* _Entries supplied_
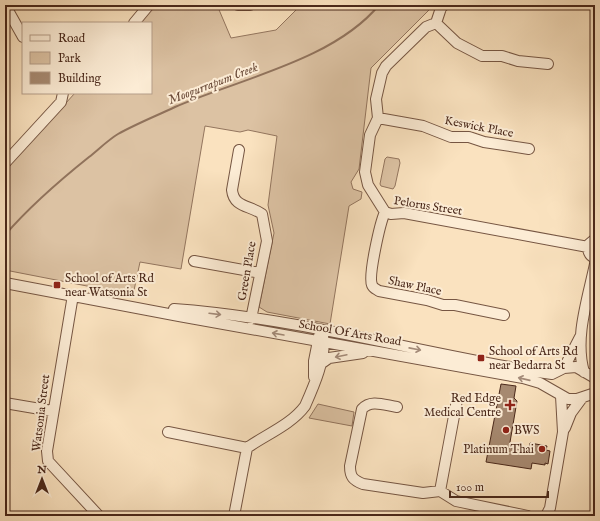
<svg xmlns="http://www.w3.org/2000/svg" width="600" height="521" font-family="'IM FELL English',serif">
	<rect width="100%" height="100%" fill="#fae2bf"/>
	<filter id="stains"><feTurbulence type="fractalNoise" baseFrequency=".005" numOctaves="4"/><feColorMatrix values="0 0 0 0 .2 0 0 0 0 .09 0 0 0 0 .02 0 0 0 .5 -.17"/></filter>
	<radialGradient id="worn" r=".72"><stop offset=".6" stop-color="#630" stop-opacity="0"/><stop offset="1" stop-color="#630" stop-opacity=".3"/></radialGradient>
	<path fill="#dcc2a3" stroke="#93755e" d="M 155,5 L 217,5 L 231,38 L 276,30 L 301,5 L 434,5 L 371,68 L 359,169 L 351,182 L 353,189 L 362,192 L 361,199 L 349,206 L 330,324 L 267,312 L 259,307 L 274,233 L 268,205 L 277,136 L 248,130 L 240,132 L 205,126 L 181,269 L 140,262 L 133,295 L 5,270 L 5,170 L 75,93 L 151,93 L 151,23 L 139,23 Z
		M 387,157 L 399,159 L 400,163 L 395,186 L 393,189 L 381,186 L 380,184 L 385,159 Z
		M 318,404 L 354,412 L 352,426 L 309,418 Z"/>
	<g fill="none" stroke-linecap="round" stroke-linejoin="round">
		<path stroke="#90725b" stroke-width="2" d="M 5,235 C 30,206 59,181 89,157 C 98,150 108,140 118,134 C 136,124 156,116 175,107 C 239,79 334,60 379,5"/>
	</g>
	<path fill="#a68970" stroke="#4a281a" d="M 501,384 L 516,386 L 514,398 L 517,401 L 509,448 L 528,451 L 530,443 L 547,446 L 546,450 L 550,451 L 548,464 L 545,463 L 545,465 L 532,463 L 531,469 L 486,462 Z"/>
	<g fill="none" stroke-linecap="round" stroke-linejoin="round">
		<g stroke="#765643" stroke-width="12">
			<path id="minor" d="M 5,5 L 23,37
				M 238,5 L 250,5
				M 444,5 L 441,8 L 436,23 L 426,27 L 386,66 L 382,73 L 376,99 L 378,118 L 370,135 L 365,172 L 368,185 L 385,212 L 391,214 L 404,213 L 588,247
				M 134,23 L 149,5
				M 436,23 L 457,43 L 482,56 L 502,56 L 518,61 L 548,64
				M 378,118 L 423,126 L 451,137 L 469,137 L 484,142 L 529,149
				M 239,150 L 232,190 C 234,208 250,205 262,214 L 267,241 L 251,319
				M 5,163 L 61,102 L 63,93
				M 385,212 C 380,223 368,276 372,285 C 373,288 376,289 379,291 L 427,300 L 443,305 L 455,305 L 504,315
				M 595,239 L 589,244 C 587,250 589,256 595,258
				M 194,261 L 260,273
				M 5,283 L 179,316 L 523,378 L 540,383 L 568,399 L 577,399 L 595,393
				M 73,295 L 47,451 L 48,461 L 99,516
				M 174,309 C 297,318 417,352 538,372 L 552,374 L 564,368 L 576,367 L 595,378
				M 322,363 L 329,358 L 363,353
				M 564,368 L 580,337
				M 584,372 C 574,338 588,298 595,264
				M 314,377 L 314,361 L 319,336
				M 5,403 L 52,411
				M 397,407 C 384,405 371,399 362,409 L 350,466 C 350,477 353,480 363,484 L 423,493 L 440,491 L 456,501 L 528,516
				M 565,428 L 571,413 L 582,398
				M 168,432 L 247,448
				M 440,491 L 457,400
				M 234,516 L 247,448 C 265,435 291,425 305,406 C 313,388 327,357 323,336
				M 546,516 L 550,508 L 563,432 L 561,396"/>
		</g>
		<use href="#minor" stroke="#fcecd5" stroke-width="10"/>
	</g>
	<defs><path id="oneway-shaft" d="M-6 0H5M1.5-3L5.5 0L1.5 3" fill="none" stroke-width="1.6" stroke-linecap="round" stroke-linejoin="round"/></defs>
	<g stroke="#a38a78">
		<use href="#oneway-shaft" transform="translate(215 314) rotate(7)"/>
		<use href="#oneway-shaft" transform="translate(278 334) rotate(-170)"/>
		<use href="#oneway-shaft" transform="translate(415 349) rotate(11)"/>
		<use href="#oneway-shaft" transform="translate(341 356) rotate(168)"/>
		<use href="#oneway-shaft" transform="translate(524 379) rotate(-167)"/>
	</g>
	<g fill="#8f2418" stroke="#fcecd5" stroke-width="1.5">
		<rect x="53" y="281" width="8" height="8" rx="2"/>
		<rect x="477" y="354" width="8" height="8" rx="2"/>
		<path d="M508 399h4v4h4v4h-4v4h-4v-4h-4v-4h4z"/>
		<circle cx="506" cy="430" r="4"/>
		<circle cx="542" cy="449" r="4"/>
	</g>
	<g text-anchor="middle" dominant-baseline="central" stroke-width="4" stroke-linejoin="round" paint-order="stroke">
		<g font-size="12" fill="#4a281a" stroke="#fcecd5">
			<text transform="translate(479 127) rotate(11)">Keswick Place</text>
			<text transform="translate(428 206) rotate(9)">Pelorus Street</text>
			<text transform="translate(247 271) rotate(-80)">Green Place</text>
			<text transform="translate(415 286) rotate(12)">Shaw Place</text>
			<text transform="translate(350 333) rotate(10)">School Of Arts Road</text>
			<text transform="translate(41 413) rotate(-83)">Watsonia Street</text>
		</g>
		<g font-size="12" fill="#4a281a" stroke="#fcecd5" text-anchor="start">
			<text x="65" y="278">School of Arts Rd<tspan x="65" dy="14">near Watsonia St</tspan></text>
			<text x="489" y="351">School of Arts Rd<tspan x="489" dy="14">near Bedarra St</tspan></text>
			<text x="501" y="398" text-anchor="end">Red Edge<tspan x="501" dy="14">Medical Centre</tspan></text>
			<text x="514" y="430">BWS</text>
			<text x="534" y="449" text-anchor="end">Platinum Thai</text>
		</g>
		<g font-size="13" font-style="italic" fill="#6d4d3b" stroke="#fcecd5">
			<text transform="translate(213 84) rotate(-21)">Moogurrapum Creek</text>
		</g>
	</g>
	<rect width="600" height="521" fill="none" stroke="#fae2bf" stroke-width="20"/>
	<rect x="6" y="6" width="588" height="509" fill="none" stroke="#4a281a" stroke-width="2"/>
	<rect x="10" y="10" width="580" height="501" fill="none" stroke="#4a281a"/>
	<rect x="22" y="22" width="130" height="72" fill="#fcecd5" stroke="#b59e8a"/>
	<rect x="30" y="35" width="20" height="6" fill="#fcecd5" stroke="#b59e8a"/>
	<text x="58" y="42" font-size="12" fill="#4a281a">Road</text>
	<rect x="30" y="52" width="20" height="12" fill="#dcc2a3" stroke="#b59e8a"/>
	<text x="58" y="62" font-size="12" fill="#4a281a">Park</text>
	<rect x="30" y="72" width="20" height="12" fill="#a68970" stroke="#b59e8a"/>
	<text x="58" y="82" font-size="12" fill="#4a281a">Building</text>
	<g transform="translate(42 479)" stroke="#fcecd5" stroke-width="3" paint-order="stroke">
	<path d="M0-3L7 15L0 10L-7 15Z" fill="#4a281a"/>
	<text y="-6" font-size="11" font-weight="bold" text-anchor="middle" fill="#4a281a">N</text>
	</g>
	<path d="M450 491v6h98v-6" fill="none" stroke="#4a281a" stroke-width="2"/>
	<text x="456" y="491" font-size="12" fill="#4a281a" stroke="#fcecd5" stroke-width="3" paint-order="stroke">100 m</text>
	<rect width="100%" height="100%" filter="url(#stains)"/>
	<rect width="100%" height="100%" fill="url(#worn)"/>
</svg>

==

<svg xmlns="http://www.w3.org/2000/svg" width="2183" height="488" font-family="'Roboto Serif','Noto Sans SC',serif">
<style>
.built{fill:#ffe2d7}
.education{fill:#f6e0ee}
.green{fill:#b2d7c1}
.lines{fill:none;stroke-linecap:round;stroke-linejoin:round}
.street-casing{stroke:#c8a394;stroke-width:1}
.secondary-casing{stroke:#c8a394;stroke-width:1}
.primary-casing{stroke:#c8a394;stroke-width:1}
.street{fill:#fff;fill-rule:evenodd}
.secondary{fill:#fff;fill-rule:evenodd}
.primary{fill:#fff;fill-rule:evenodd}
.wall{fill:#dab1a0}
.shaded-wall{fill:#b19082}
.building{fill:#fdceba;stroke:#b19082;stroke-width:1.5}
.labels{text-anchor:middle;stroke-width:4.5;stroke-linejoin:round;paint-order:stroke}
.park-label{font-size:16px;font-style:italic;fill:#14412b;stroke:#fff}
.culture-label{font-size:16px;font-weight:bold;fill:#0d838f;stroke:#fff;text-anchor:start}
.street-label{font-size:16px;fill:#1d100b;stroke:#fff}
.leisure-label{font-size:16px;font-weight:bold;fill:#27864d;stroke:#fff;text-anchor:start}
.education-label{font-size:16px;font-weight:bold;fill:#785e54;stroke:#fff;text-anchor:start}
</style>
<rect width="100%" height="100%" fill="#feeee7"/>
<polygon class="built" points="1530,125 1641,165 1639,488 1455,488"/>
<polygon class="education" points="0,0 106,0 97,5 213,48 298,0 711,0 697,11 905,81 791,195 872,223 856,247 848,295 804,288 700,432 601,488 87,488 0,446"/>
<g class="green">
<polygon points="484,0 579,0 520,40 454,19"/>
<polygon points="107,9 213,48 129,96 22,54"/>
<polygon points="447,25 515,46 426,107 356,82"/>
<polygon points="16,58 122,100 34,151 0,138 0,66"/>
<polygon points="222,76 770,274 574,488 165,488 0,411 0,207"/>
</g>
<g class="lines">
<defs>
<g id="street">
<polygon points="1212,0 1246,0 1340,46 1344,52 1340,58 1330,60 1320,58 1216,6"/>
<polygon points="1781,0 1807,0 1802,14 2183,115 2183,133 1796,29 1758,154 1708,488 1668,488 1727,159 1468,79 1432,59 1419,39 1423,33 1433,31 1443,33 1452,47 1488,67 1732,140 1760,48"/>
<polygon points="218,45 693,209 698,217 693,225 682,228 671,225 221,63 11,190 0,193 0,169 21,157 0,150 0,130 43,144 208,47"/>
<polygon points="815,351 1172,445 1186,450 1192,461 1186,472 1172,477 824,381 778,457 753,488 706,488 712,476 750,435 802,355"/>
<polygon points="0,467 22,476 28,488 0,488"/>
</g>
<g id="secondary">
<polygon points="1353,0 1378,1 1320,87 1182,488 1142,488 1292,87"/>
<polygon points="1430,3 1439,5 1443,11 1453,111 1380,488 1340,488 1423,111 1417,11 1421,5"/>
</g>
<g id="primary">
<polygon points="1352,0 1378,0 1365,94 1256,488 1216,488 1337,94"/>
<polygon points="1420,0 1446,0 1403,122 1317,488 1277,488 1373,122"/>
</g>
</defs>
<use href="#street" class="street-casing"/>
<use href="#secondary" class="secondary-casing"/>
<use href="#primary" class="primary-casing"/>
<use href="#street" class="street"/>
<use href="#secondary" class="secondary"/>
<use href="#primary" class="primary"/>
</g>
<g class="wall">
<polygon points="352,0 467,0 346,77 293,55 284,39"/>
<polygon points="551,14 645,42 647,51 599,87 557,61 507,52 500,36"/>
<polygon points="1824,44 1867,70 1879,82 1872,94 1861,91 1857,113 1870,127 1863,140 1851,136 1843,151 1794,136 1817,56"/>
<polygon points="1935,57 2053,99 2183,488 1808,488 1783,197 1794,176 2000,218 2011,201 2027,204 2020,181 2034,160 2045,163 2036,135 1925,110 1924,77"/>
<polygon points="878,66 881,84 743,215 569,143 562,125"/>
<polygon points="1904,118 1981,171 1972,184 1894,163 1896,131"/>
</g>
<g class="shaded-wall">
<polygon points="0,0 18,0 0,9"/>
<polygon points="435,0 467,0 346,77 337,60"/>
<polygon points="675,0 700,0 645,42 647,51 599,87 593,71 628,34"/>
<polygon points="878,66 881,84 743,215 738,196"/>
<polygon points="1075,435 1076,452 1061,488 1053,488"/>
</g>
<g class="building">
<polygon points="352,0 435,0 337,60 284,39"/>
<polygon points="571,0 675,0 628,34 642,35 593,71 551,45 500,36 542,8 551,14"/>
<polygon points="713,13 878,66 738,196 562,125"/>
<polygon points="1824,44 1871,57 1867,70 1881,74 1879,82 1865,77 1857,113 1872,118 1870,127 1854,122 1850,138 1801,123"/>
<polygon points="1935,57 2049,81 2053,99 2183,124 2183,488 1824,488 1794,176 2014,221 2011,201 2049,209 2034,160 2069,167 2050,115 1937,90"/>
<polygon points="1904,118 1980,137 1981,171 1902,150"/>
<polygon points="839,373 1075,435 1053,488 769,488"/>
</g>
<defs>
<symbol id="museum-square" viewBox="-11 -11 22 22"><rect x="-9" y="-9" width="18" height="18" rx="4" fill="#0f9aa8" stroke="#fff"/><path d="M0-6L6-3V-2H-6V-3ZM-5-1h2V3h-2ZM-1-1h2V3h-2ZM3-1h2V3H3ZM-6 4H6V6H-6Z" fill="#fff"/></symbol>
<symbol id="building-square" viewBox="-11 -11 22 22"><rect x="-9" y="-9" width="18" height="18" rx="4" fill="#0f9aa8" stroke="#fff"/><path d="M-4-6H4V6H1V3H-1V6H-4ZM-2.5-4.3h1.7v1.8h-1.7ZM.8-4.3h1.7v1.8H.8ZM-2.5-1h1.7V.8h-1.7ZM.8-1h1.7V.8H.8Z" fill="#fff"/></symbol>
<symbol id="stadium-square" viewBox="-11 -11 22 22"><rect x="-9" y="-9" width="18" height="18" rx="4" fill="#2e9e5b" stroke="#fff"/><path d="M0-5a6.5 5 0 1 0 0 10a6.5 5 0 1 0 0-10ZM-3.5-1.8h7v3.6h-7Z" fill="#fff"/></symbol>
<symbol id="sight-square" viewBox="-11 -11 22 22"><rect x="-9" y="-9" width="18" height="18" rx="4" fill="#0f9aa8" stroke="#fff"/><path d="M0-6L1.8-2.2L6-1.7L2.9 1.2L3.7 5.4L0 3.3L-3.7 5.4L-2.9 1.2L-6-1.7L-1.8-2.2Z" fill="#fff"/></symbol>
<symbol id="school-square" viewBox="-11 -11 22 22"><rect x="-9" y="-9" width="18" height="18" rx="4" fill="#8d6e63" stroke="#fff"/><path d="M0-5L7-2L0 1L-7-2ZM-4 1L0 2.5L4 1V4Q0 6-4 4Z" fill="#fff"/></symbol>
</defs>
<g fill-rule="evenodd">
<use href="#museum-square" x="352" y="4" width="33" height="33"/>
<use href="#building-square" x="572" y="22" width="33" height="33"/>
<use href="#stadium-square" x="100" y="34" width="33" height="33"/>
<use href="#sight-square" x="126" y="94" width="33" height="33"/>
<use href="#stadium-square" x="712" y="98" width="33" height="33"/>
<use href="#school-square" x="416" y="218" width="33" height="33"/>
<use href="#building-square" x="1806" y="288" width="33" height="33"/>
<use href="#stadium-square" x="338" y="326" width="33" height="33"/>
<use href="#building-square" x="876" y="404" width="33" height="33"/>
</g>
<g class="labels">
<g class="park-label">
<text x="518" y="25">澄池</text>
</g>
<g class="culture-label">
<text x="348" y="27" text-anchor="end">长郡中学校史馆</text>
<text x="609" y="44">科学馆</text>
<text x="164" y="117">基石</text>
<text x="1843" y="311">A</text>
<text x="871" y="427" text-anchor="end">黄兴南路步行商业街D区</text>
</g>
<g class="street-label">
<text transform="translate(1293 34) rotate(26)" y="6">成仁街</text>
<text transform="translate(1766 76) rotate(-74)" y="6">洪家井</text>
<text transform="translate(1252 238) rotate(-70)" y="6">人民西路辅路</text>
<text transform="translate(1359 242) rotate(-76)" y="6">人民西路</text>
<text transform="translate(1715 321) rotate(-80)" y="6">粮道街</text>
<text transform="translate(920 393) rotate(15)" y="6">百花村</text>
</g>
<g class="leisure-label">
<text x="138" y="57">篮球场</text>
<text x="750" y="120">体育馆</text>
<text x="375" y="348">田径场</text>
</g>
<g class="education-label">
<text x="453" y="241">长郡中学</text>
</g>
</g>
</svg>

* _Task to carry out_
Identify each line of the material where the word "evenodd" shows up, and copy it.

* _Problem solution_
.street{fill:#fff;fill-rule:evenodd}
.secondary{fill:#fff;fill-rule:evenodd}
.primary{fill:#fff;fill-rule:evenodd}
<g fill-rule="evenodd">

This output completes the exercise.